What to produce - Across the entries below, please work out how many lines contain the string "knee" and give only the number.
═══ Given data
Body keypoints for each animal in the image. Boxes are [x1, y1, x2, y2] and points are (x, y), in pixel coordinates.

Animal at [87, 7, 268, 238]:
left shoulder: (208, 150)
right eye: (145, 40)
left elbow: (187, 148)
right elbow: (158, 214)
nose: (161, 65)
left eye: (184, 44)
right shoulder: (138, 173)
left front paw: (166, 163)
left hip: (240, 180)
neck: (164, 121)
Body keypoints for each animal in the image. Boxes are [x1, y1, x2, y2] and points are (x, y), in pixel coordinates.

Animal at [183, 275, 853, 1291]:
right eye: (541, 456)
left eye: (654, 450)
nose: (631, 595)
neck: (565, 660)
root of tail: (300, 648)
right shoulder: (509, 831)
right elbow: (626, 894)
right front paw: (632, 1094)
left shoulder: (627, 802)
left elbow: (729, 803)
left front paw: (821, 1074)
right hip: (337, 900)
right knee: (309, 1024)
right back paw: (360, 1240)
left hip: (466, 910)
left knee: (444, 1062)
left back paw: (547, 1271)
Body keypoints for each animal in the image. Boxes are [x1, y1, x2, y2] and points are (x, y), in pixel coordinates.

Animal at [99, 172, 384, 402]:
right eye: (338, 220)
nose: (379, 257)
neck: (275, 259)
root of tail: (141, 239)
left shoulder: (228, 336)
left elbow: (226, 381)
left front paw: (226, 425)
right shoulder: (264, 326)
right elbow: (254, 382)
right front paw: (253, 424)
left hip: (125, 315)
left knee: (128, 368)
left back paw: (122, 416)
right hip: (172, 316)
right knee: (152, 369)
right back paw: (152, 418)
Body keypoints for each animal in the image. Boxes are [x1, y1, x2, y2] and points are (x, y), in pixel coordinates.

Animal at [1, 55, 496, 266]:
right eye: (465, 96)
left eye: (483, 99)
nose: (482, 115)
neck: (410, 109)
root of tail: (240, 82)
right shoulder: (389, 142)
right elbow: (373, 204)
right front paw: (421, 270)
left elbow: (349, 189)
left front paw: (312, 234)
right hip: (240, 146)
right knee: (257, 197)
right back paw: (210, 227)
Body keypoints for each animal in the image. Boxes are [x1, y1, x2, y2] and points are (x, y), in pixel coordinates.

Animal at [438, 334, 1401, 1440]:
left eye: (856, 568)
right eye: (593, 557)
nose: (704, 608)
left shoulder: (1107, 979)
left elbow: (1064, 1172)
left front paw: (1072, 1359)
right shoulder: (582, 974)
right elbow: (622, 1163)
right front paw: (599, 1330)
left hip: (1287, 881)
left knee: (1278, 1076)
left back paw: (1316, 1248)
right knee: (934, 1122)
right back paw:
══════
Completed task - 7